• [EXCERPT PROVIDED]
On Mar 6, 1:17*am, Roger Sparks wrote:
On Wed, 5 Mar 2008 21:37:06 -0800 (PST)
[snip]
Thanks Keith. *I see what you are doing now, although I still don't understand your logic in faulting Cecil on the instantaneous values. *I agree with you that the instantaneous values can be tracked, but don't see a fault in Cecil's presentation. *

For the special situation described in
http://www.w5dxp.com/nointfr.htm
Cecil is attempting to show that the reflected energy is dissipated in
the source resistor.

The logic he employs is:
- before the reflection arrives back at the generator, the source
resistor
is dissipating X watts.
- the reflected wave has an energy flow of Y watts.
- after the reflection arrives back at the generator, the source
resistor
is dissipating Z watts.
- since Z is equal to X + Y, the energy in the reflected wave is being
dissipated in the source resistor.

In other words, since the dissipation in the source resistor increases
by the same amount as the power in the reflected wave, the energy in
the reflected wave must be being dissipated in the source resistor.

Cecil analyzes the circuit for a number of load resistances and
suggests
that the equality holds for any load resistance.

For example, with a load resistance of 12.5 ohms, the original
dissipation
in the source resistor is 50 W which increases to 68 W when the 18 W
reflected wave arrives back at the generator. That is, X = 50, Y = 18
and Z = 68, so Z is equal to X + Y.

• [TO DO]
Continue the forum post about whether the reflected wave's energy is dissipated in the source resistor, starting after "so Z is equal to X + Y."

• [PROVIDED DATA]
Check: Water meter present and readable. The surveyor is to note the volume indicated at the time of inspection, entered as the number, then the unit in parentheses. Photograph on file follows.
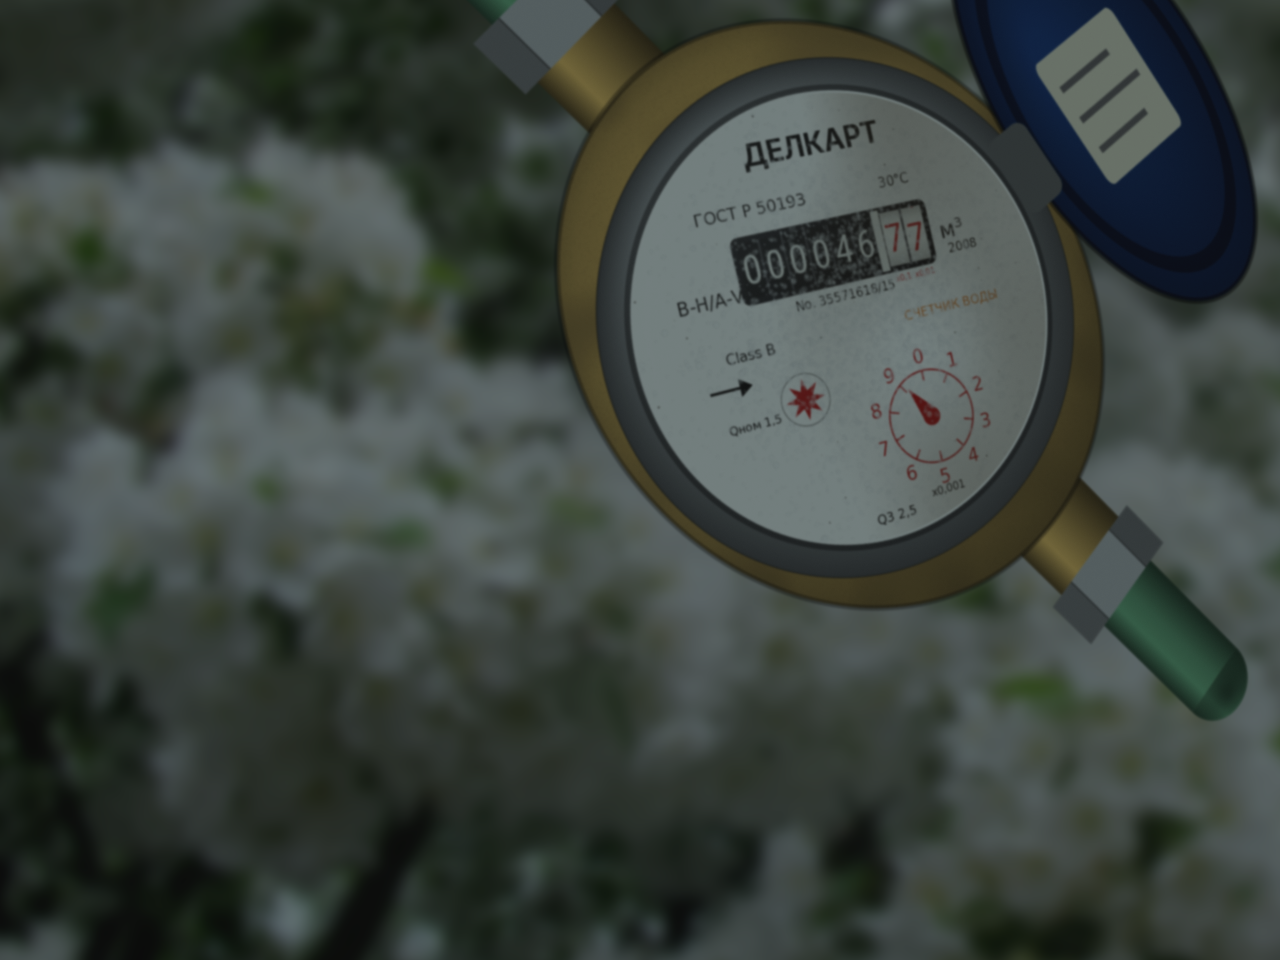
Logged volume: 46.769 (m³)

• [RESPONSE BELOW]
Cecil does all of this analysis using average powers.

But we know that the power dissipation varies as a function of time
and
that the power in the reflected wave is a function of time. It is my
contention that if it is the energy in the reflected wave that is
increasing the dissipation in the source resistor, the dissipation in
source resistor should occur at the same time that the reflected wave
delivers the energy.

In other words, not only should Z.average = X.average + Y.average,
but Z.instantaneous should equal X.instantaneous + Y.instantaneous
for if the dissipation in the source resistor is not tracking the
energy in the reflected wave, it can not be the energy in the
reflected wave that is heating the resistor.

So using the same 12.5 ohm example,
X.inst = 50 + 50 cos(2wt)
Y.inst = 18 + 18 cos(2wt)
X.inst + Y.inst = 68 + 68 cos(2wt)
but
Z.inst = 68 + 68 cos(2wt - 61.9degrees)

So Z.inst is not equal to Y.inst + X.inst.

This means that the dissipation in the resistor is not happening
at the same time as the energy is being delivered by the reflected
wave, which must mean that it is not the energy from the reflected
wave that is heating the source resistor.

So while analyzing average power dissipations suggests that the
energy from the reflected wave is dissipated in the source resistor,
analysis of the instantaneous power shows that it is not.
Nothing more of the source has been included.